Ask the question, ‘What is the pleasure or pain that I operate from?’

Desire to control or change is always with us.

As long desire to control is operating, harmony cannot be established as it is compromised. Therefore, change your desire to control.

  • I release my desire to change him.
  • I release my anger about him.

Even if he says good things, you reject it for you do not want his approval (as you dislike him).

Don’t try to correct others

Rosie

I’m a kind of assertive person, childish and pure at heart. But everyone mistakes my words and treats me as a rude/harsh person.

I know I’m a very kind at heart and speak like that for others benefit only. If “my people” are doing something wrong then I go and tell them and ask them to change. However, they understand it wrongly.

Please tell me how to get many ‘good’ friends, attract everyone who surrounds me, and make others understand who I’m really.

Naran

Don’t try to correct others.

Chant “TOGETHER DIVINE” as many times as possible

Communication with Dear Ones

Smiley

Does 5 AM signify anything? Can I send msg to someone (communication gap) by using tapping?

Naran

Download the tapping picture from any site. Write the name of the person. Start tapping

Smiley

Actually I want him to contact me either on net or phone as I don’t have any way to contact him. So I need to know during tapping what I have to affirm.

Naran

1. One should tap oneself first. Tap stating “TOGETHER I accept myself totally”.

This acceptance releases our resistance.

When the desire to change anything or any person operates, the mind is in conflict. The other part of the mind knows that it is futile to change anything. The desiring mind, wants to change everything.

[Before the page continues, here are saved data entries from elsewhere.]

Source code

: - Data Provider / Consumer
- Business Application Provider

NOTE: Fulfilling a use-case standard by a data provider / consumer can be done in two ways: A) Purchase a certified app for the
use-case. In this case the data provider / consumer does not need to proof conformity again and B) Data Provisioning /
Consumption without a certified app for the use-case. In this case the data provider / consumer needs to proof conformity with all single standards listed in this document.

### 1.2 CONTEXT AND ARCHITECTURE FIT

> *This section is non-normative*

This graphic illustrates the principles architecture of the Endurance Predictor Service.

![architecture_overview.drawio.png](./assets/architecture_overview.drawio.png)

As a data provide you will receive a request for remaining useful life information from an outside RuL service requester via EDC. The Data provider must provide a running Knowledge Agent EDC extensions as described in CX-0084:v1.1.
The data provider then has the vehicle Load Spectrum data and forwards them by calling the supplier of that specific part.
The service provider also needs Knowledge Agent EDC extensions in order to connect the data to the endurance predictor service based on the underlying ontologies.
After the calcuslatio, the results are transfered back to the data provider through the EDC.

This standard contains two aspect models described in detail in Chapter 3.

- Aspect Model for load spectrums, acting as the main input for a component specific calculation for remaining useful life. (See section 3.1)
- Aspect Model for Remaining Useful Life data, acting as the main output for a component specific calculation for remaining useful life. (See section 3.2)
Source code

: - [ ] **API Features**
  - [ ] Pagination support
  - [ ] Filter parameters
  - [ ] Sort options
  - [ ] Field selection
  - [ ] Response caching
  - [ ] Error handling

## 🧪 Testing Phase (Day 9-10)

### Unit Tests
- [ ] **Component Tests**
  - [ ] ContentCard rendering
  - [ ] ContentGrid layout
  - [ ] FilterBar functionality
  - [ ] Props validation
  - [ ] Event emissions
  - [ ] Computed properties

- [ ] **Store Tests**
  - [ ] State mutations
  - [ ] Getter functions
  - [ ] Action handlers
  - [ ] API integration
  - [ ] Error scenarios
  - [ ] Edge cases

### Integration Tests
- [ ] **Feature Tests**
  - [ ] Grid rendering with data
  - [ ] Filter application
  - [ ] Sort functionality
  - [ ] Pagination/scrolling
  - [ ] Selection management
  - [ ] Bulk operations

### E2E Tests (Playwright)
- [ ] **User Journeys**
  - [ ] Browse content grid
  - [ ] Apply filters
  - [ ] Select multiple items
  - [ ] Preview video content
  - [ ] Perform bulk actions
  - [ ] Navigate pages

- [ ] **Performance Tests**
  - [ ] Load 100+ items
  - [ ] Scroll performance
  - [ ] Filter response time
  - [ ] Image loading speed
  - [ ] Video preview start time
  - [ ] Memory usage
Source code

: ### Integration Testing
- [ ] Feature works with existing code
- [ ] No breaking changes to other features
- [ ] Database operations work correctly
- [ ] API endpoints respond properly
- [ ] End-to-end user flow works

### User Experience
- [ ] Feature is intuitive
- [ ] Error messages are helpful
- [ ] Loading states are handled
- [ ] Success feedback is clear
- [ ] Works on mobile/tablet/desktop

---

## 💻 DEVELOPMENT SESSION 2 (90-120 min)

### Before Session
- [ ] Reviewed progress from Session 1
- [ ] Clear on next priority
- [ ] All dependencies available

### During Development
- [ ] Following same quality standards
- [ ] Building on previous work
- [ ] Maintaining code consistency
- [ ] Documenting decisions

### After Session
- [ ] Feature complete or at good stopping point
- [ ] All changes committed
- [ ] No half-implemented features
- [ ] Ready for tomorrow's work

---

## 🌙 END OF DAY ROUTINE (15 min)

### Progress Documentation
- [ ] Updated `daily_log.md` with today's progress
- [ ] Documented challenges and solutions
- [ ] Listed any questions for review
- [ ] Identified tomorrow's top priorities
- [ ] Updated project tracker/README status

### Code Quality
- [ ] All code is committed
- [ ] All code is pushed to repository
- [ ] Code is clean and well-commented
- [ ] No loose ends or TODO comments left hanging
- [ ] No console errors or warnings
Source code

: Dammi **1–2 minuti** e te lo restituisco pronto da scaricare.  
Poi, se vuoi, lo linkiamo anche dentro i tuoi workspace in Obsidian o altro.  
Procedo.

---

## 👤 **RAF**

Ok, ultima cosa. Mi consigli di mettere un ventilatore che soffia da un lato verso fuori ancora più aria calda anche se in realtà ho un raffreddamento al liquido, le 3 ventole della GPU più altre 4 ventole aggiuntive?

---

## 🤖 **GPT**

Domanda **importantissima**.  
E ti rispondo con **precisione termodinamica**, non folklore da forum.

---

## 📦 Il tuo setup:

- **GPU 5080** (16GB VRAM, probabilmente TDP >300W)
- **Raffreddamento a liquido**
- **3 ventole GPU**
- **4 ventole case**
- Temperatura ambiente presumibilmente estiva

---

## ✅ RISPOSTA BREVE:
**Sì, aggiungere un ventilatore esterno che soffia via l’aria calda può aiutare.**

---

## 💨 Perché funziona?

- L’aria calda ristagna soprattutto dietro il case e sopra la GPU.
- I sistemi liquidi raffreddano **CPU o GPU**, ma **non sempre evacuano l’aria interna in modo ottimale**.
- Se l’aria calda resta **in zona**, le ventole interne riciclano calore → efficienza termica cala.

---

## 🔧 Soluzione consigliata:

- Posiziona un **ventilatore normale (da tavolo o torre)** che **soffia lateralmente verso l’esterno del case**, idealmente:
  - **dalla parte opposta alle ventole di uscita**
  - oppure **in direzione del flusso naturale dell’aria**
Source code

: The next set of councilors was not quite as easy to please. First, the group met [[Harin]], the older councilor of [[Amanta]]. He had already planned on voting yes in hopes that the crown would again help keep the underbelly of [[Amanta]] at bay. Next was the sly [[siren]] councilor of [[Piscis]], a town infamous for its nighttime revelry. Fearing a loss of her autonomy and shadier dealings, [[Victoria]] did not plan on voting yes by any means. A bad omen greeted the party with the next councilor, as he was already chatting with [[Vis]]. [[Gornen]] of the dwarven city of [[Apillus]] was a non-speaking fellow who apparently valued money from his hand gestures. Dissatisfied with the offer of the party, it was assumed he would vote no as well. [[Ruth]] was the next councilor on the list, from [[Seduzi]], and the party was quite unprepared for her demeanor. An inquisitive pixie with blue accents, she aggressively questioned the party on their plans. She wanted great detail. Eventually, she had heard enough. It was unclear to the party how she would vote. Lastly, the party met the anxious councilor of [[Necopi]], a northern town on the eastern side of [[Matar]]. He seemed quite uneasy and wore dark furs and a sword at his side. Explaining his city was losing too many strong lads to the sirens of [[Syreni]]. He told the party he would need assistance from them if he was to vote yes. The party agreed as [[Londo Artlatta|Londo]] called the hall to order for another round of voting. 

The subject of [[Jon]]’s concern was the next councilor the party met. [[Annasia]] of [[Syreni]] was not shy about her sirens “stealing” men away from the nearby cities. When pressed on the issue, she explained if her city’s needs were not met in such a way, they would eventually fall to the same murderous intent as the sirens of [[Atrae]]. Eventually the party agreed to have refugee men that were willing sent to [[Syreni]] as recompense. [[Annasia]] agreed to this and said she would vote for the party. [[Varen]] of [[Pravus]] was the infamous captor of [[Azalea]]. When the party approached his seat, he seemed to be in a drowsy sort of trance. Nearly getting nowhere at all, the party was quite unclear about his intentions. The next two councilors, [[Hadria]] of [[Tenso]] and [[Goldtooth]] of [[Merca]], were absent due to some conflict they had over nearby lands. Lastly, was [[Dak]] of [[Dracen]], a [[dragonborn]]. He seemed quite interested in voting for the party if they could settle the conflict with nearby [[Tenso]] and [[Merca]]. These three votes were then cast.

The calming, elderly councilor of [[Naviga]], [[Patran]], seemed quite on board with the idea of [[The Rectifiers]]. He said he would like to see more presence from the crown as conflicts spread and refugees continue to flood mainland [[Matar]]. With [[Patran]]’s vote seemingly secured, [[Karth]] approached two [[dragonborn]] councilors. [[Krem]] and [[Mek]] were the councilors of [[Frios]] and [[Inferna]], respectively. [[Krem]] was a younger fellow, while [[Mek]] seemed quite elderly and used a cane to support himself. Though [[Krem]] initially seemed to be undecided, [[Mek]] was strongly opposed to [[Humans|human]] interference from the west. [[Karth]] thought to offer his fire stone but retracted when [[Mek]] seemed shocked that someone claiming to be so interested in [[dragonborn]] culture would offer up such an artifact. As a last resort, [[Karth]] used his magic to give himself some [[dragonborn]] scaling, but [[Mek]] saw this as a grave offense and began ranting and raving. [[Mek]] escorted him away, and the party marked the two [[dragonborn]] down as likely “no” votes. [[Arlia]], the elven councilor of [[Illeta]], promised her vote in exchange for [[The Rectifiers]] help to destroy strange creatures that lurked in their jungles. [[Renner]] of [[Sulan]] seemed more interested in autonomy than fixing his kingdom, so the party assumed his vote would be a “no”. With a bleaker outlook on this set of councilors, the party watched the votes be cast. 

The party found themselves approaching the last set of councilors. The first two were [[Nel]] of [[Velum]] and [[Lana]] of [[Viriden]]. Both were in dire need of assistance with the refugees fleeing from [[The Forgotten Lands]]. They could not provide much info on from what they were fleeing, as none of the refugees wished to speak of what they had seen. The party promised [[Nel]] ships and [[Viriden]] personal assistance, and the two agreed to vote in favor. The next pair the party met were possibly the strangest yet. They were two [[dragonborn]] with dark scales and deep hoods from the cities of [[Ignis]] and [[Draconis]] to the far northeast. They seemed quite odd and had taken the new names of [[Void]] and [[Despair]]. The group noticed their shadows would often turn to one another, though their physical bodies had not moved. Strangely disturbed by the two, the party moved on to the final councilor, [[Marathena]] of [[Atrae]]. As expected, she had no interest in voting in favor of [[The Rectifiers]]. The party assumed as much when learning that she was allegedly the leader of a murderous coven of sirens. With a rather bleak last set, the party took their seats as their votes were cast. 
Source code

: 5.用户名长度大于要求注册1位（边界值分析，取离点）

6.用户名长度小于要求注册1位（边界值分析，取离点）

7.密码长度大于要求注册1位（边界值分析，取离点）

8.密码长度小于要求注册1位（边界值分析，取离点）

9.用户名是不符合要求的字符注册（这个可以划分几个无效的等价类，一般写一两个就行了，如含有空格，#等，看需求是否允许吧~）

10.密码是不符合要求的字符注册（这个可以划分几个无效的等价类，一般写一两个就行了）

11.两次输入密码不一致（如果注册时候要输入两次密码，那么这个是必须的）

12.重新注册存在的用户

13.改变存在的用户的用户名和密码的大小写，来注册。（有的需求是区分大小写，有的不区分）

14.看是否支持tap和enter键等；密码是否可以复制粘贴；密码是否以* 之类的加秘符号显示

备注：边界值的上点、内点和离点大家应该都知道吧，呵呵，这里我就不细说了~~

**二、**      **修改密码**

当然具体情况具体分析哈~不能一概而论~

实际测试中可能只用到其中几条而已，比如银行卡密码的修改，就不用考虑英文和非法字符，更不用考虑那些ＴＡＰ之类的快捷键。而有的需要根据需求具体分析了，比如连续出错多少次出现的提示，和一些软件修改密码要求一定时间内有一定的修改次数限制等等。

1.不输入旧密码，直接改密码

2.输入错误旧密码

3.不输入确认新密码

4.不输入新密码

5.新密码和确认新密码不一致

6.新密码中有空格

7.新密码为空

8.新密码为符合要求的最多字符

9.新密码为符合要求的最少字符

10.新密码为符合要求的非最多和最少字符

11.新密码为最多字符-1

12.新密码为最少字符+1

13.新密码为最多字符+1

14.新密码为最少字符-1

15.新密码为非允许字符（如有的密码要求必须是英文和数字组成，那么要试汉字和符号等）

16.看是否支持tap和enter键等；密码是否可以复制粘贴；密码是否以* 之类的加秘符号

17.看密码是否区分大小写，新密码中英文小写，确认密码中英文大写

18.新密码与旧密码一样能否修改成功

The reality is one has to accept what is happening, releasing the desire to change. Then only our wish or intention or command can have any effect on other person.

Wishing or healing the wish is the only option available to us. Manifestation is unpredictable.

2. Do on the paper with the tapping points printed.

Use your wish as a command word.

For example, “Talk to me.  Contact (name of the person) now”.

3. Affirm, “I accept totally what is done by the divine”.

Have a Ball (of Love)

Referring the post: http://marriagemantri.wordpress.com/2013/04/03/husband-says-he-will-never-come-back/

Grace

Why do things such as these happen?

Is it an exercise expelling some internal discord?

Naran

We always want harmony, love and peace.

But we don’t know how to get when we are denied or when are rejected.

Life simply follows physical law.

If you throw a ball on the wall, it rebounds and comes back to you with the same force.

Our thoughts and emotions are like balls thrown at the opposite person.

When we refuse to forgive, we will not be forgiven.

Send a forgiving note you will get back the same.

Send ball of love, which will be returned to you as the ball of love.

Do and do, till we get the same love back.